* _The task_: The records below hold a stretch from the line with "root of tail: (64, 220)" through the line with "left front paw: (281, 428)"; return exactly those lines, ends included, and nothing more.

Pose landmark coordinates:
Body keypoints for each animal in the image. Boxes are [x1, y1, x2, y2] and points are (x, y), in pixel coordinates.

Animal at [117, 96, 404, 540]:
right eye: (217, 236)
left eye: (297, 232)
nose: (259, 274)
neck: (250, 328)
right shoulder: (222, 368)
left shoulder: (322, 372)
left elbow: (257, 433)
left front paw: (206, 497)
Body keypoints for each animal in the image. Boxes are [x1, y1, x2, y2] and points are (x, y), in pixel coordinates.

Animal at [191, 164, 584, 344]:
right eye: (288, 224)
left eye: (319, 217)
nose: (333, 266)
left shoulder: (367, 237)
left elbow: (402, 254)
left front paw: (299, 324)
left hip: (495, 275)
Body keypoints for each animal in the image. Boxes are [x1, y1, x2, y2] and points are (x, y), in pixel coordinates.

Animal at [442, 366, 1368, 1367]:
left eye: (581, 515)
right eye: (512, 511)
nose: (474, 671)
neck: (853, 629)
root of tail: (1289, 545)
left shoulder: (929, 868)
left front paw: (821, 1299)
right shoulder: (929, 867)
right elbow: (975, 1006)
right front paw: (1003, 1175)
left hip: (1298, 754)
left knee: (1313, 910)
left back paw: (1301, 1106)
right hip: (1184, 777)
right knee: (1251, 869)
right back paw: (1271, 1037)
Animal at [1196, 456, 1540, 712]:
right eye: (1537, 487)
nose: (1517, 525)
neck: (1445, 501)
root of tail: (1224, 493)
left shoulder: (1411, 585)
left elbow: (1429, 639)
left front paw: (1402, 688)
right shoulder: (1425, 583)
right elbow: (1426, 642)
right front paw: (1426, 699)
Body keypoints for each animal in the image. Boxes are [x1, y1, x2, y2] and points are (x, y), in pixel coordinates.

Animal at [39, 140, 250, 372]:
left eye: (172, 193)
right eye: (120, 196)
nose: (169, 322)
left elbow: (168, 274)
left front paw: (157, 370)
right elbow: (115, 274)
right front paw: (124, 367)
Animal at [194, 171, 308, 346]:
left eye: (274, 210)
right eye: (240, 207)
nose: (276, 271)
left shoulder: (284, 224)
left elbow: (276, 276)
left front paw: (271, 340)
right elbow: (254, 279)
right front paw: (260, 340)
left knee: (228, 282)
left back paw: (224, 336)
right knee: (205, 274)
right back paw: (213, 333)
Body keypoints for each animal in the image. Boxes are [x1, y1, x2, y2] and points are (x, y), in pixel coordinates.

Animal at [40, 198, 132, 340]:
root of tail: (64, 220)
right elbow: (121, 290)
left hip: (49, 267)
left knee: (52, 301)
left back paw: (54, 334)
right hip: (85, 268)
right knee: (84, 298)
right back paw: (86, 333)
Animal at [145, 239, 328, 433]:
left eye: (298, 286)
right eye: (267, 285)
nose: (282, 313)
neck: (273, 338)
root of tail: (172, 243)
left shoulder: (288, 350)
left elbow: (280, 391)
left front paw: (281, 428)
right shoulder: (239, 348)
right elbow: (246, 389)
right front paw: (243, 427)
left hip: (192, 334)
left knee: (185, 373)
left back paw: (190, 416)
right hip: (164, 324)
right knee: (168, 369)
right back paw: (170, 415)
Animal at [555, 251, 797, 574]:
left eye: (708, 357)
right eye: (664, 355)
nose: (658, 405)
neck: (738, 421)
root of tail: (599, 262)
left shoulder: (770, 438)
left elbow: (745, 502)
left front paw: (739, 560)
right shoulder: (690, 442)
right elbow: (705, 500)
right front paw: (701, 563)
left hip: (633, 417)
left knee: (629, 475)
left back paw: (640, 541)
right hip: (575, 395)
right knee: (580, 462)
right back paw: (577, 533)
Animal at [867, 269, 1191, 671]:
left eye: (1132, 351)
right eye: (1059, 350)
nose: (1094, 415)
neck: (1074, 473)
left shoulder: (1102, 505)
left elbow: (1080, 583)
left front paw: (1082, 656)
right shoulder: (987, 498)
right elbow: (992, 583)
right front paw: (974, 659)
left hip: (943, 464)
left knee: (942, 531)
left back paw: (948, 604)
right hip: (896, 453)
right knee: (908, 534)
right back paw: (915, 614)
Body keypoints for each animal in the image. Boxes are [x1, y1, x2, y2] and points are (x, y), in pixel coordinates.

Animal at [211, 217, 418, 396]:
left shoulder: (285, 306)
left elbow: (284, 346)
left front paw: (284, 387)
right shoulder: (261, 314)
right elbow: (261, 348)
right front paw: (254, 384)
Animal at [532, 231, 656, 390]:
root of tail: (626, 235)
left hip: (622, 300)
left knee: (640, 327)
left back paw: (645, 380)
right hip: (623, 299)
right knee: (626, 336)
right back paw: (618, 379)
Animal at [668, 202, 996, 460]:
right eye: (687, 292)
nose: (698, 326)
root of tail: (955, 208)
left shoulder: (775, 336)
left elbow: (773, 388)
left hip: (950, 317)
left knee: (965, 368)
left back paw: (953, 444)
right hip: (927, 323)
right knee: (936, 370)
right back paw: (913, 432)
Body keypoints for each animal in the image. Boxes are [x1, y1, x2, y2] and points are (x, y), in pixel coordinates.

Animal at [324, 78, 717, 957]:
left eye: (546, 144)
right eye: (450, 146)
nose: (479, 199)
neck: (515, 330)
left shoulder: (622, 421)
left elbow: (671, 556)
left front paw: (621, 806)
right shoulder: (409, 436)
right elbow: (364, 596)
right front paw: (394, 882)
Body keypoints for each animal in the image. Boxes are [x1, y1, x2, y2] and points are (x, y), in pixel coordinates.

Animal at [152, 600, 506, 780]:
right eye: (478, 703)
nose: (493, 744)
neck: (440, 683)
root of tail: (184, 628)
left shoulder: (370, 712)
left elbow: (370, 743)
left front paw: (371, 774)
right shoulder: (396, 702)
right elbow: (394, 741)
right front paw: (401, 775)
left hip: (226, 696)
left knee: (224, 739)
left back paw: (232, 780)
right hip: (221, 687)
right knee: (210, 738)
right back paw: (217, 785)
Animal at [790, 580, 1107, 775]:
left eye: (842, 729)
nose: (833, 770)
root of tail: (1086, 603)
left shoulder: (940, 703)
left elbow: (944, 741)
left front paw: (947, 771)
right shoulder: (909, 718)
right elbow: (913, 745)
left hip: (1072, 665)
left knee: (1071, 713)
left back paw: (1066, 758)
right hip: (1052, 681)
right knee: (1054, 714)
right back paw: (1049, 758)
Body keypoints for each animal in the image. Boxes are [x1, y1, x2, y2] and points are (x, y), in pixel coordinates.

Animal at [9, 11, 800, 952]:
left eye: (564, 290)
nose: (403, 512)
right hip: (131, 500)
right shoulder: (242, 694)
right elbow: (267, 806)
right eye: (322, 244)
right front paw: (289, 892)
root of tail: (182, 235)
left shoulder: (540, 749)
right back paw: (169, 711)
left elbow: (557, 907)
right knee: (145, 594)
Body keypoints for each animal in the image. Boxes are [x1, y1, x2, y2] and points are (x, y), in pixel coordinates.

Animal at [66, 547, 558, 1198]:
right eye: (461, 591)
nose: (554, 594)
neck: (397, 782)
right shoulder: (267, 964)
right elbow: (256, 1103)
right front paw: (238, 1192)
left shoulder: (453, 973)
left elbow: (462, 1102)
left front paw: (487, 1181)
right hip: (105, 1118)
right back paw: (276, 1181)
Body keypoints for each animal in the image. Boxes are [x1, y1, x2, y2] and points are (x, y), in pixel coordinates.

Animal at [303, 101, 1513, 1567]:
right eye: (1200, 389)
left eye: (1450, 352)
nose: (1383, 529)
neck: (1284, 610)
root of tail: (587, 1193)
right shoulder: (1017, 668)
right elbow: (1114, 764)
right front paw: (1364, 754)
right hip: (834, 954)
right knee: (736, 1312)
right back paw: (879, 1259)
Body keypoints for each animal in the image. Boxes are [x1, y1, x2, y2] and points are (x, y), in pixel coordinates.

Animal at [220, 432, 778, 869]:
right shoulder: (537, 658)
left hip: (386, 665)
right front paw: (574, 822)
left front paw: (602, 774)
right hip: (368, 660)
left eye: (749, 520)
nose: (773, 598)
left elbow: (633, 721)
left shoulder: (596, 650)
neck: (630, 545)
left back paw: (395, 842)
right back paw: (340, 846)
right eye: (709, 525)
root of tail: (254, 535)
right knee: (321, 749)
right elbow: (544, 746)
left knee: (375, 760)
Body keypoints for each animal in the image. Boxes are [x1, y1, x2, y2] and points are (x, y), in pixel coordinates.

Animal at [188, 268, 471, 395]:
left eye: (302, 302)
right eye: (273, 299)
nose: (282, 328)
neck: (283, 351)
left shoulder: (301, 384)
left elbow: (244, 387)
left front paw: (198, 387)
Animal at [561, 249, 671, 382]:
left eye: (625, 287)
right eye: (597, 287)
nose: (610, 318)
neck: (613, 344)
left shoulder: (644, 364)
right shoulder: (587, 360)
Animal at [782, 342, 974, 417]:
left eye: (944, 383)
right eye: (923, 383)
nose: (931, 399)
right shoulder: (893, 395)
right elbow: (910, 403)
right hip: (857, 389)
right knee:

* _Result of this exercise_:
root of tail: (64, 220)
right elbow: (121, 290)
left hip: (49, 267)
left knee: (52, 301)
left back paw: (54, 334)
right hip: (85, 268)
right knee: (84, 298)
right back paw: (86, 333)
Animal at [145, 239, 328, 433]:
left eye: (298, 286)
right eye: (267, 285)
nose: (282, 313)
neck: (273, 338)
root of tail: (172, 243)
left shoulder: (288, 350)
left elbow: (280, 391)
left front paw: (281, 428)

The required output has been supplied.